| Task instructions |
Only one stretch of the data below is wanted: the lines from the one with "to prove our claim." through the one with "open proposition, and", repeated exactly.

| Provided records |
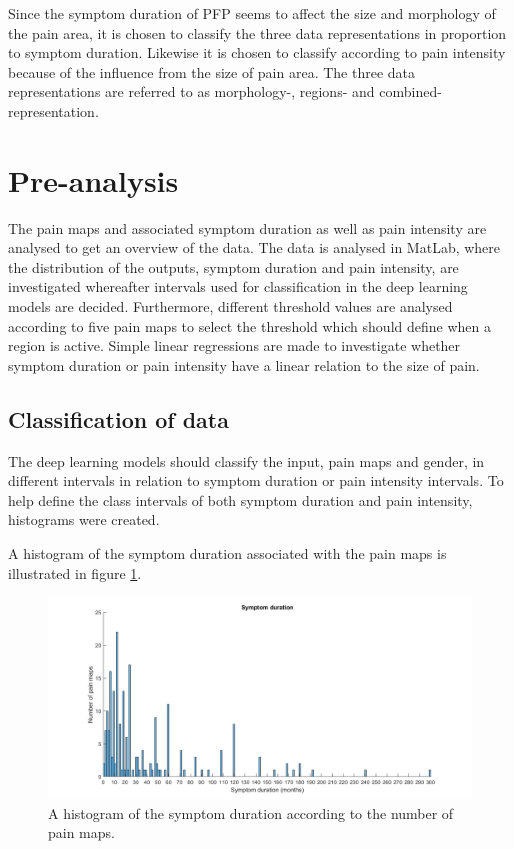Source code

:\noindent
Since the symptom duration of PFP seems to affect the size and morphology of the pain area, it is chosen to classify the three data representations in proportion to symptom duration. Likewise it is chosen to classify according to pain intensity because of the influence from the size of pain area. 
The three data representations are referred to as morphology-, regions- and combined-representation.
\newpage

\section{Pre-analysis}
The pain maps and associated symptom duration as well as pain intensity are analysed to get an overview of the data. The data is analysed in MatLab, where the distribution of the outputs, symptom duration and pain intensity, are investigated whereafter intervals used for classification in the deep learning models are decided. Furthermore, different threshold values are analysed according to five pain maps to select the threshold which should define when a region is active.
Simple linear regressions are made to investigate whether symptom duration or pain intensity have a linear relation to the size of pain.


\subsection{Classification of data}
The deep learning models should classify the input, pain maps and gender, in different intervals in relation to symptom duration or pain intensity intervals. To help define the class intervals of both symptom duration and pain intensity, histograms were created.

\noindent
A histogram of the symptom duration associated with the pain maps is illustrated in figure \ref{fig:histoduration}.

\begin{figure} [H]
\centering
\includegraphics[width=1\textwidth]{figures/histogramDuration}
\caption{A histogram of the symptom duration according to the number of pain maps.}
\label{fig:histoduration}
\end{figure}

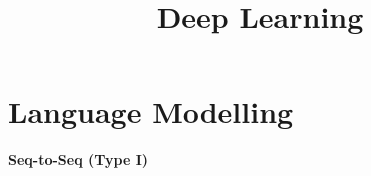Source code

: 





\newcommand{\titlefigure}{plots/image_caption.png}
\newcommand{\learninggoals}{
  \item Understand Application to Language Modelling
  \item Get to know Encoder-Decoder Architectures
  \item Learn about further RNN Applications
}

\title{Deep Learning}
\date{}








\section{Language Modelling}

%
%  


\begin{frame}

\vspace{15mm}
\hspace{25mm} \textbf{\LARGE{Seq-to-Seq (Type I)}}
\begin{figure}
      \centering

  \end{figure}
  
\end{frame}

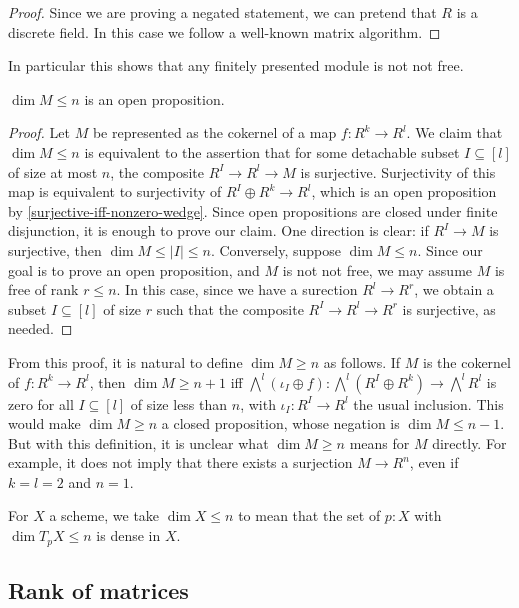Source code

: \begin{proof}
Since we are proving a negated statement, we can pretend that $R$ is a discrete field.
In this case we follow a well-known matrix algorithm. %
\end{proof}
In particular this shows that any finitely presented module is not not free.
\begin{lemma}
$\dim M \le n$ is an open proposition.
\end{lemma}
\begin{proof}
Let $M$ be represented as the cokernel of a map $f : R^k \to R^l$.
We claim that $\dim M \le n$ is equivalent to the assertion that
for some detachable subset $I \subseteq [l]$ of size at most $n$,
the composite $R^I \to R^l \to M$ is surjective.
Surjectivity of this map is equivalent to surjectivity of
$R^I \oplus R^k \to R^l$, which is an
open proposition by \cref{surjective-iff-nonzero-wedge}.
Since open propositions are closed under finite disjunction, it is enough
to prove our claim.
One direction is clear: if $R^I \to M$ is surjective, then $\dim M \le |I| \le n$.
Conversely, suppose $\dim M \le n$. Since our goal is to prove an
open proposition, and $M$ is not not free, we may assume $M$ is free
of rank $r \le n$. In this case, since we have a surection $R^l \to R^r$, 
we obtain a subset $I \subseteq [l]$
of size $r$ such that the composite $R^I \to R^l \to R^r$ is surjective,
as needed.
\end{proof}

From this proof, it is natural to define $\dim M \ge n$ as follows.
If $M$ is the cokernel of $f : R^k \to R^l$, then $\dim M \ge n+1$
iff $\bigwedge^l (\iota_I \oplus f) : \bigwedge^l (R^I \oplus R^k) \to \bigwedge^l R^l$
is zero for all $I \subseteq [l]$ of size less than $n$, with $\iota_I : R^I \to R^l$
the usual inclusion. This would make $\dim M \ge n$ a closed proposition,
whose negation is $\dim M \le n-1$. But with this definition, it is unclear
what $\dim M \ge n$ means for $M$ directly. For example, it does not imply that
there exists a surjection $M \to R^n$, even if $k = l = 2$ and $n = 1$.

\begin{definition}
For $X$ a scheme, we take $\dim X \le n$ to mean that
the set of $p : X$ with $\dim T_p X \le n$ is dense in $X$.
\end{definition}


\subsection{Rank of matrices}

| Solution for this task |
to prove our claim.
One direction is clear: if $R^I \to M$ is surjective, then $\dim M \le |I| \le n$.
Conversely, suppose $\dim M \le n$. Since our goal is to prove an
open proposition, and $M$ is not not free, we may assume $M$ is free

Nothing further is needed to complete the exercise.